__How to complete this task__
All records, exactly as written, minus the pictures: copy them out.

__Task inputs__
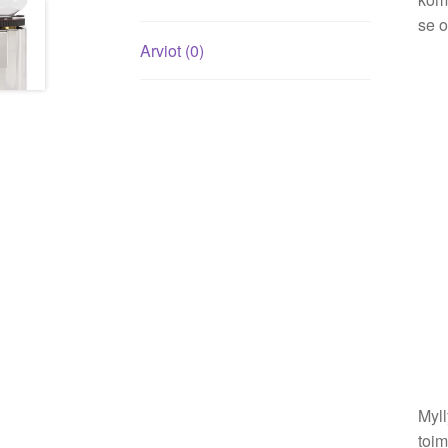
se o
Arviot (0)
Myll
toim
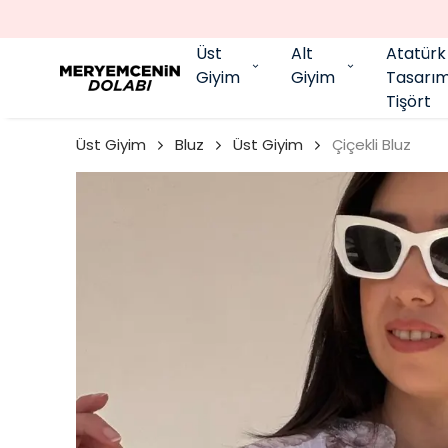
Üst
Alt
Atatürk
Giyim
Giyim
Tasarı
Tişört
Üst Giyim
Bluz
Üst Giyim
Çiçekli Bluz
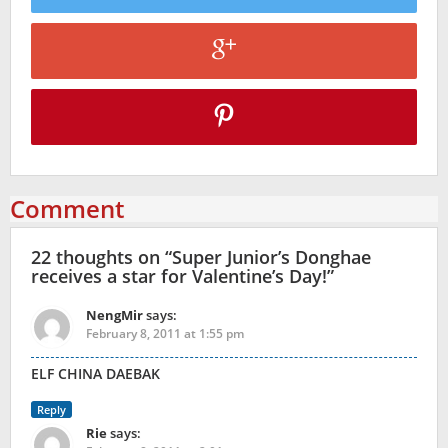
Comment
22 thoughts on “
Super Junior’s Donghae
receives a star for Valentine’s Day!
”
NengMir
says:
February 8, 2011 at 1:55 pm
ELF CHINA DAEBAK
Reply
Rie
says:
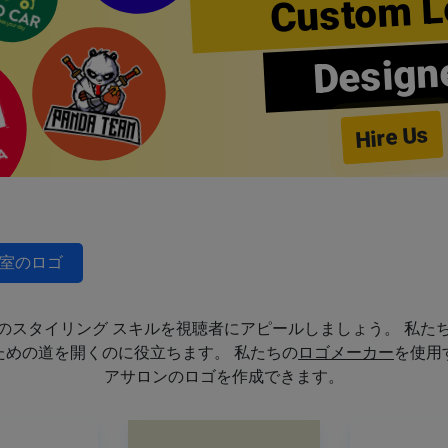
Custom L
Design
Hire Us
室のロゴ
のスタイリング スキルを視聴者にアピールしましょう。 私た
めの道を開くのに役立ちます。 私たちの
ロゴメーカー
を使用
アサロンのロゴを作成できます。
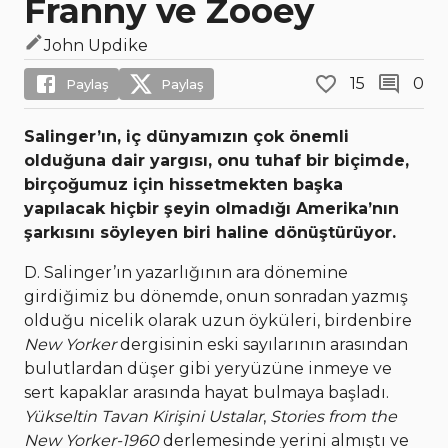
Franny ve Zooey
John Updike
15
0
Paylaş
Paylaş
Salinger’ın, iç dünyamızın çok önemli
olduğuna dair yargısı, onu tuhaf bir biçimde,
birçoğumuz için hissetmekten başka
yapılacak hiçbir şeyin olmadığı Amerika’nın
şarkısını söyleyen biri haline dönüştürüyor.
D. Salinger’ın yazarlığının ara dönemine
girdiğimiz bu dönemde, onun sonradan yazmış
olduğu nicelik olarak uzun öyküleri, birdenbire
New Yorker
dergisinin eski sayılarının arasından
bulutlardan düşer gibi yeryüzüne inmeye ve
sert kapaklar arasında hayat bulmaya başladı.
Yükseltin Tavan Kirişini Ustalar
,
Stories from the
New Yorker-1960
derlemesinde yerini almıştı ve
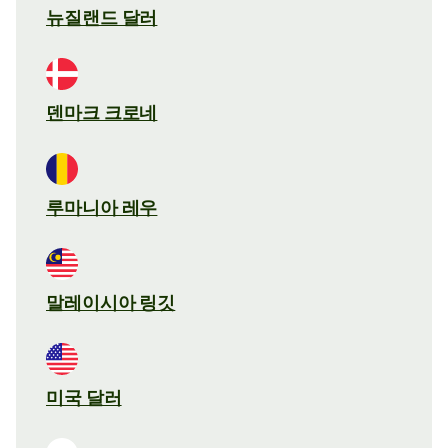
뉴질랜드 달러
덴마크 크로네
루마니아 레우
말레이시아 링깃
미국 달러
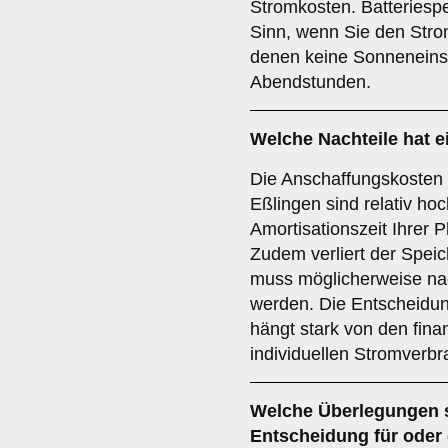
Stromkosten. Batteries
Sinn, wenn Sie den Stro
denen keine Sonneneinstr
Abendstunden.
Welche Nachteile hat e
Die Anschaffungskosten e
Eßlingen sind relativ ho
Amortisationszeit Ihrer 
Zudem verliert der Speic
muss möglicherweise na
werden. Die Entscheidun
hängt stark von den fina
individuellen Stromverbr
Welche Überlegungen s
Entscheidung für oder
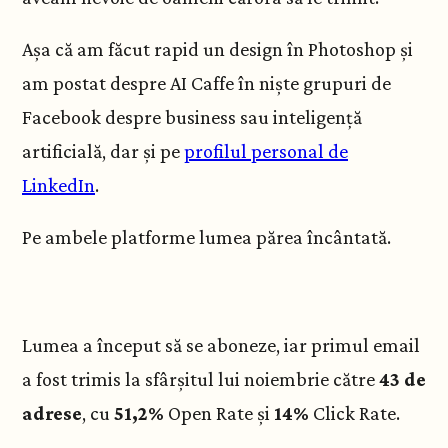
Așa că am făcut rapid un design în Photoshop și
am postat despre AI Caffe în niște grupuri de
Facebook despre business sau inteligență
artificială, dar și pe
profilul personal de
LinkedIn
.
Pe ambele platforme lumea părea încântată.
Lumea a început să se aboneze, iar primul email
a fost trimis la sfârșitul lui noiembrie către
43 de
adrese
, cu
51,2%
Open Rate și
14%
Click Rate.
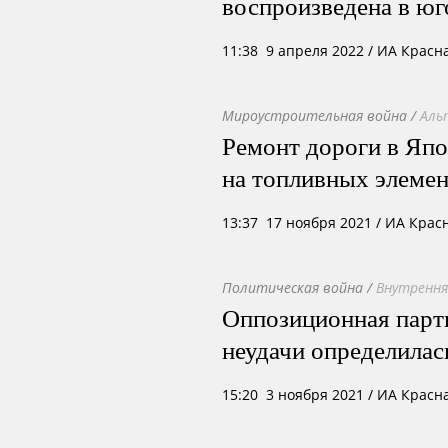
воспроизведена в юг
11:38 9 апреля 2022
/ ИА Красн
Мироустроительная война
/
Аль
Ремонт дороги в Япо
на топливных элеме
13:37 17 ноября 2021
/ ИА Крас
Политическая война
/
Внутрення
Оппозиционная парт
неудачи определила
15:20 3 ноября 2021
/ ИА Красн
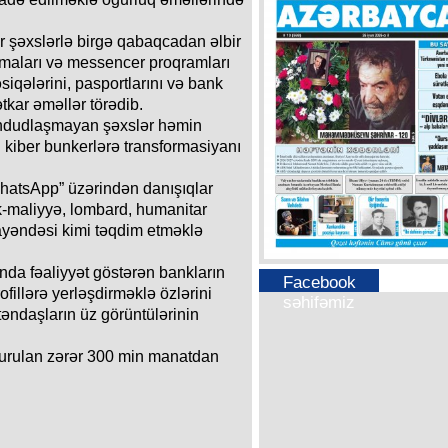
 şəxslərlə birgə qabaqcadan əlbir
ormaları və messencer proqramları
siqələrini, pasportlarını və bank
ətkar əməllər törədib.
əhdudlaşmayan şəxslər həmin
ni kiber bunkerlərə transformasiyanı
hatsApp” üzərindən danışıqlar
k-maliyyə, lombard, humanitar
mayəndəsi kimi təqdim etməklə
da fəaliyyət göstərən bankların
Facebook
rofillərə yerləşdirməklə özlərini
səhifəmiz
əndaşların üz görüntülərinin
vurulan zərər 300 min manatdan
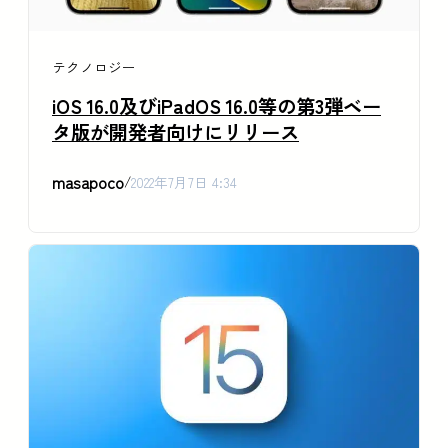
テクノロジー
iOS 16.0及びiPadOS 16.0等の第3弾ベー
タ版が開発者向けにリリース
masapoco
/
2022年7月7日 4:34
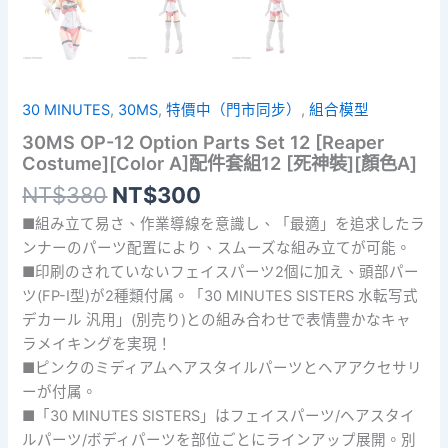
30 MINUTES
,
30MS
,
特價中（門市同步）
,
組合模型
30MS OP-12 Option Parts Set 12 [Reaper
Costume][Color A]配件套組12 [死神裝][顏色A]
原
目
NT$
380
NT$
300
始
前
■組み立て易さ、作業導線を意識し、「最適」を追求したラ
價
價
ンナーのパーツ配置により、スムーズな組み立てが可能。
格：
格：
■印刷のされていないフェイスパーツ2個に加え、頭部パー
NT$380。
NT$300。
ツ(FP-I型)が2種類付属。「30 MINUTES SISTERS 水転写式
デカール 汎用」(別売り)との組み合わせで表情豊かなキャ
ラメイキングを実現！
■ピンクのミディアムヘアスタイルパーツとヘアアクセサリ
ーが付属。
■「30 MINUTES SISTERS」はフェイスパーツ/ヘアスタイ
ルパーツ/ボディパーツを部位ごとにラインアップ展開。別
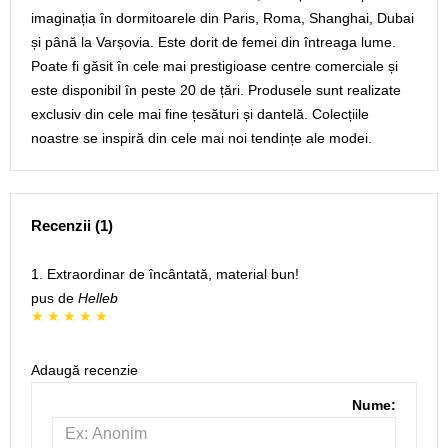
imaginația în dormitoarele din Paris, Roma, Shanghai, Dubai
și până la Varșovia. Este dorit de femei din întreaga lume.
Poate fi găsit în cele mai prestigioase centre comerciale și
este disponibil în peste 20 de țări. Produsele sunt realizate
exclusiv din cele mai fine țesături și dantelă. Colecțiile
noastre se inspiră din cele mai noi tendințe ale modei.
Recenzii (1)
1. Extraordinar de încântată, material bun!
pus de
Helleb
Adaugă recenzie
Nume:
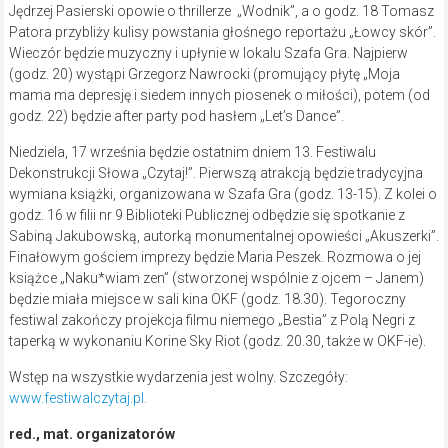
Jędrzej Pasierski opowie o thrillerze „Wodnik”, a o godz. 18 Tomasz
Patora przybliży kulisy powstania głośnego reportażu „Łowcy skór”.
Wieczór będzie muzyczny i upłynie w lokalu Szafa Gra. Najpierw
(godz. 20) wystąpi Grzegorz Nawrocki (promujący płytę „Moja
mama ma depresję i siedem innych piosenek o miłości), potem (od
godz. 22) będzie after party pod hasłem „Let’s Dance”.
Niedziela, 17 września będzie ostatnim dniem 13. Festiwalu
Dekonstrukcji Słowa „Czytaj!”. Pierwszą atrakcją będzie tradycyjna
wymiana książki, organizowana w Szafa Gra (godz. 13-15). Z kolei o
godz. 16 w filii nr 9 Biblioteki Publicznej odbędzie się spotkanie z
Sabiną Jakubowską, autorką monumentalnej opowieści „Akuszerki”.
Finałowym gościem imprezy będzie Maria Peszek. Rozmowa o jej
książce „Naku*wiam zen” (stworzonej wspólnie z ojcem – Janem)
będzie miała miejsce w sali kina OKF (godz. 18.30). Tegoroczny
festiwal zakończy projekcja filmu niemego „Bestia” z Polą Negri z
taperką w wykonaniu Korine Sky Riot (godz. 20.30, także w OKF-ie).
Wstęp na wszystkie wydarzenia jest wolny. Szczegóły:
www.festiwalczytaj.pl.
red., mat. organizatorów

__Reply__
se o
Arviot (0)
Myll
toim
Üst
Alt
Atatürk
Giyim
Giyim
Tasarı
Tişört
Üst Giyim
Bluz
Üst Giyim
Çiçekli Bluz
Comment
22 thoughts on “
Super Junior’s Donghae
receives a star for Valentine’s Day!
”
NengMir
says:
February 8, 2011 at 1:55 pm
ELF CHINA DAEBAK
Reply
Rie
says:
Custom L
Design
Hire Us
室のロゴ
のスタイリング スキルを視聴者にアピールしましょう。 私た
めの道を開くのに役立ちます。 私たちの
ロゴメーカー
を使用
アサロンのロゴを作成できます。
Franny ve Zooey
John Updike
15
0
Paylaş
Paylaş
Salinger’ın, iç dünyamızın çok önemli
olduğuna dair yargısı, onu tuhaf bir biçimde,
birçoğumuz için hissetmekten başka
yapılacak hiçbir şeyin olmadığı Amerika’nın
şarkısını söyleyen biri haline dönüştürüyor.
D. Salinger’ın yazarlığının ara dönemine
girdiğimiz bu dönemde, onun sonradan yazmış
olduğu nicelik olarak uzun öyküleri, birdenbire
New Yorker
dergisinin eski sayılarının arasından
bulutlardan düşer gibi yeryüzüne inmeye ve
sert kapaklar arasında hayat bulmaya başladı.
Yükseltin Tavan Kirişini Ustalar
,
Stories from the
New Yorker-1960
derlemesinde yerini almıştı ve
뉴질랜드 달러
덴마크 크로네
루마니아 레우
말레이시아 링깃
미국 달러
Stromkosten. Batteries
Sinn, wenn Sie den Stro
denen keine Sonneneinstr
Abendstunden.
Welche Nachteile hat e
Die Anschaffungskosten e
Eßlingen sind relativ ho
Amortisationszeit Ihrer 
Zudem verliert der Speic
muss möglicherweise na
werden. Die Entscheidun
hängt stark von den fina
individuellen Stromverbr
Welche Überlegungen s
Entscheidung für oder
Așa că am făcut rapid un design în Photoshop și
am postat despre AI Caffe în niște grupuri de
Facebook despre business sau inteligență
artificială, dar și pe
profilul personal de
LinkedIn
.
Pe ambele platforme lumea părea încântată.
Lumea a început să se aboneze, iar primul email
a fost trimis la sfârșitul lui noiembrie către
43 de
adrese
, cu
51,2%
Open Rate și
14%
Click Rate.
воспроизведена в юг
11:38 9 апреля 2022
/ ИА Красн
Мироустроительная война
/
Аль
Ремонт дороги в Япо
на топливных элеме
13:37 17 ноября 2021
/ ИА Крас
Политическая война
/
Внутрення
Оппозиционная парт
неудачи определила
15:20 3 ноября 2021
/ ИА Красн
 şəxslərlə birgə qabaqcadan əlbir
ormaları və messencer proqramları
siqələrini, pasportlarını və bank
ətkar əməllər törədib.
əhdudlaşmayan şəxslər həmin
ni kiber bunkerlərə transformasiyanı
hatsApp” üzərindən danışıqlar
k-maliyyə, lombard, humanitar
mayəndəsi kimi təqdim etməklə
da fəaliyyət göstərən bankların
Facebook
rofillərə yerləşdirməklə özlərini
səhifəmiz
əndaşların üz görüntülərinin
vurulan zərər 300 min manatdan
テクノロジー
iOS 16.0及びiPadOS 16.0等の第3弾ベー
タ版が開発者向けにリリース
masapoco
/
2022年7月7日 4:34
30 MINUTES
,
30MS
,
特價中（門市同步）
,
組合模型
30MS OP-12 Option Parts Set 12 [Reaper
Costume][Color A]配件套組12 [死神裝][顏色A]
原
目
NT$
380
NT$
300
始
前
■組み立て易さ、作業導線を意識し、「最適」を追求したラ
價
價
ンナーのパーツ配置により、スムーズな組み立てが可能。
格：
格：
■印刷のされていないフェイスパーツ2個に加え、頭部パー
NT$380。
NT$300。
ツ(FP-I型)が2種類付属。「30 MINUTES SISTERS 水転写式
デカール 汎用」(別売り)との組み合わせで表情豊かなキャ
ラメイキングを実現！
■ピンクのミディアムヘアスタイルパーツとヘアアクセサリ
ーが付属。
■「30 MINUTES SISTERS」はフェイスパーツ/ヘアスタイ
ルパーツ/ボディパーツを部位ごとにラインアップ展開。別
imaginația în dormitoarele din Paris, Roma, Shanghai, Dubai
și până la Varșovia. Este dorit de femei din întreaga lume.
Poate fi găsit în cele mai prestigioase centre comerciale și
este disponibil în peste 20 de țări. Produsele sunt realizate
exclusiv din cele mai fine țesături și dantelă. Colecțiile
noastre se inspiră din cele mai noi tendințe ale modei.
Recenzii (1)
1. Extraordinar de încântată, material bun!
pus de
Helleb
Adaugă recenzie
Nume:
Jędrzej Pasierski opowie o thrillerze „Wodnik”, a o godz. 18 Tomasz
Patora przybliży kulisy powstania głośnego reportażu „Łowcy skór”.
Wieczór będzie muzyczny i upłynie w lokalu Szafa Gra. Najpierw
(godz. 20) wystąpi Grzegorz Nawrocki (promujący płytę „Moja
mama ma depresję i siedem innych piosenek o miłości), potem (od
godz. 22) będzie after party pod hasłem „Let’s Dance”.
Niedziela, 17 września będzie ostatnim dniem 13. Festiwalu
Dekonstrukcji Słowa „Czytaj!”. Pierwszą atrakcją będzie tradycyjna
wymiana książki, organizowana w Szafa Gra (godz. 13-15). Z kolei o
godz. 16 w filii nr 9 Biblioteki Publicznej odbędzie się spotkanie z
Sabiną Jakubowską, autorką monumentalnej opowieści „Akuszerki”.
Finałowym gościem imprezy będzie Maria Peszek. Rozmowa o jej
książce „Naku*wiam zen” (stworzonej wspólnie z ojcem – Janem)
będzie miała miejsce w sali kina OKF (godz. 18.30). Tegoroczny
festiwal zakończy projekcja filmu niemego „Bestia” z Polą Negri z
taperką w wykonaniu Korine Sky Riot (godz. 20.30, także w OKF-ie).
Wstęp na wszystkie wydarzenia jest wolny. Szczegóły:
www.festiwalczytaj.pl.
red., mat. organizatorów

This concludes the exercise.